# Original 1923 Lionel Train Catalog



## IronHorse2130 (Jan 21, 2010)

Hi,

I am new to this forum and am not really a collector of model trains. I do collect old military items, baseball memorabilia and other assorted goodies. Some time ago I purchased this vintage Lionel catalog because I liked the graphics and the condition was top notch!
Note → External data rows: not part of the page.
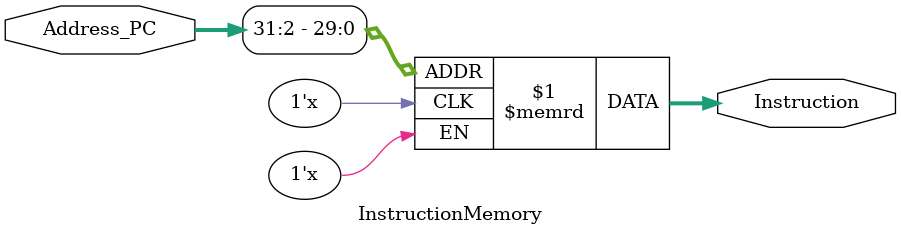
<source format=sv>
module InstructionMemory (
    input logic [31:0] Address_PC,

    output logic [31:0] Instruction
);

    // Declaración del Banco de Memoria (Instrucciones)
    // Se define un tamaño de 1024 palabras (4 KB de memoria de instrucciones)
    localparam MEM_SIZE = 1024; //por que 1024 y no mas o menos???
    logic [31:0] mem [MEM_SIZE-1:0];

    // Lógica Combinacional de Lectura
    // Las instrucciones son de 32 bits, por lo que las direcciones son múltiplos de 4.
    // Usamos Address_PC[31:2] para indexar la memoria de palabras (Word Addressing).
    assign Instruction = mem[Address_PC[31:2]];
endmodule
</source>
I believe it is from 1923 but am not positive. It is accompanied by the original envelope and is in fantastic condition. I am likely going to sell it and would like to know a value. Thanks in advance!


----------



## T-Man (May 16, 2008)

Well on page 13 I have two of the passenger cars. A trade secret, at a good bookstore you could find guides for the different eras of Lionel. I am not into pricing but for you as a first timer I will say it is 1923. The catalog has a C6 as 175. It is collectable at that price it would be a serious collector. Scarcity is a 6. C7 rates a 275. That's the book. To me that is a lot of trains. I have a CD where I can print some of these but not all. ebay may have them. The envelope is a good extra. A good find for you but as a buyer there is more out there than I can ever get.


----------



## IronHorse2130 (Jan 21, 2010)

Thanks for the reply. Any other thoughts/input?


----------



## PW_Lionel_Collector (Jul 13, 2009)

IronHorse2130 said:


> Hi,
> 
> I am new to this forum and am not really a collector of model trains. I do collect old military items, baseball memorabilia and other assorted goodies. Some time ago I purchased this vintage Lionel catalog because I liked the graphics and the condition was top notch!
> 
> I believe it is from 1923 but am not positive. It is accompanied by the original envelope and is in fantastic condition. I am likely going to sell it and would like to know a value. Thanks in advance!


Hello,

The 1923 Lionel catalog is in exceptional condition.  It's rare to find a catalog in this condition with the original envelop. Though many people collect prewar and postwar Lionel, catalogs don't bring a high value compared to the trains (Unless it's an extremely rare catalog). I would say the price of this item depends on who is bidding (Prices will be all over the place). An estimate at what this would take at auction would be around $50-$100. If you didn't have the original envelop I would say $45-$65, the original envelop makes a big deal. Hope this helps. Jason :thumbsup:


----------



## T-Man (May 16, 2008)

I learned through e bay the 60's had repro's. That agrees with PW's pricing 10 to 50. The repro's were 10. The 50's didn't say original. With selling anything it's finding the clientele.


----------